Powiat chrzanowski
Policja cały czas szuka 13-letniej Ani Fürschke
Mija trzeci dzień od porwania dziewczynki w centrum Chrzanowa. Policja nadal nie ustaliła, co się stało z Anią. Mimo opublikowania jej zdjęcia w mediach nie zgłosił się nikt, kto widziałby dziecko.
- Cały czas szukamy uprowadzonej. Sprawdzone zostały miejsca, w których mogłaby przebywać. Niestety to nie dało rezultatu. Pod uwagę bierzemy uprowadzenie kulturowe - mówi Robert Matyasik, rzecznik prasowy chrzanowskiej policji.
13-letnia Ania Fürschke jest narodowości romskiej. W tej kulturze zdarza się, że młode dziewczynki są porywane przez przyszłych mężów.
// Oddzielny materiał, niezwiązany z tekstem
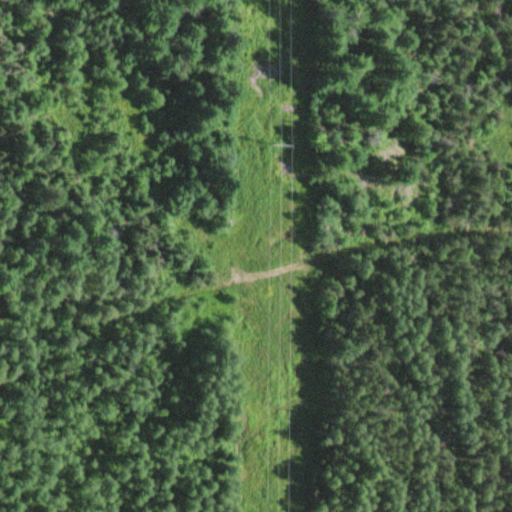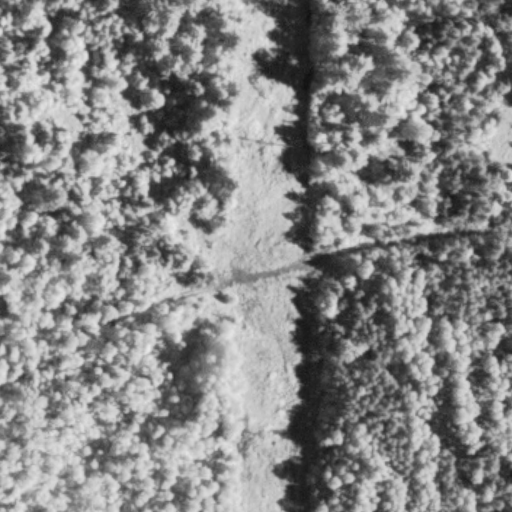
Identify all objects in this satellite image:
road: (245, 294)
- Mimo opublikowania zdjęcia zaginionej do dziś z policją nie skontaktował się nikt, kto widziałby dziewczynkę albo miał jakiekolwiek informacje na temat tego, gdzie może przebywać - przyznaje Matyasik.
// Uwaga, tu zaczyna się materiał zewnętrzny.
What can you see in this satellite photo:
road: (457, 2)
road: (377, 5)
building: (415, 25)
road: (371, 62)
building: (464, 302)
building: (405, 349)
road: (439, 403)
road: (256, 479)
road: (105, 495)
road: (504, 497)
Nie można wykluczyć, że Anię wywieziono za granicę. Choć na razie policja tego nie potwierdza, przyznaje, że sprawdzane są wszystkie scenariusze. Funkcjonariusze są w stałym kontakcie z Biurem Międzynarodowej Współpracy Policji w komendzie głównej.
W czwartek prokuratura przesłuchała naocznego świadka przestępstwa. To 13-letnia koleżanka zaginionej dziewczynki.
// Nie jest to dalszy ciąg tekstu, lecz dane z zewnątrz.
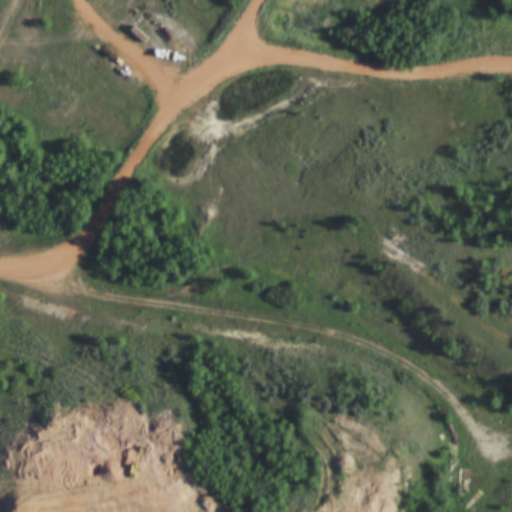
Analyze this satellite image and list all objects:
road: (221, 88)
road: (285, 248)
road: (341, 339)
- Wszystko wskazuje na tzw. uprowadzenie romskie - przyznaje Elżbieta Jopek, prokurator rejonowy w Chrzanowie.
Zgodnie z polskim prawem za porwanie osoby poniżej 15. roku życia i bezprawne pozbawienie jej wolności grozi do 5 lat więzienia. Chyba, że uprowadzona osoba jest przetrzymywana dłużej niż 7 dni. Wtedy odpowiedzialność wzrasta do 10 lat więzienia.
Komentarze
2 komentarzy
Środowisko romskie doskonale wie, kto jest odpowiedzialny za uprowadzenie dziewczynki. Tajemnicę może stanowić jedynie miejsce przetrzymywania jej. Na porwanie musiał wyrazić zgodę ktoś ze starszyzny romskiej. To tradycja, nie samowolka.
5, 10 lat??? Ale chyba ciężkich robót w kamieniołomach!!!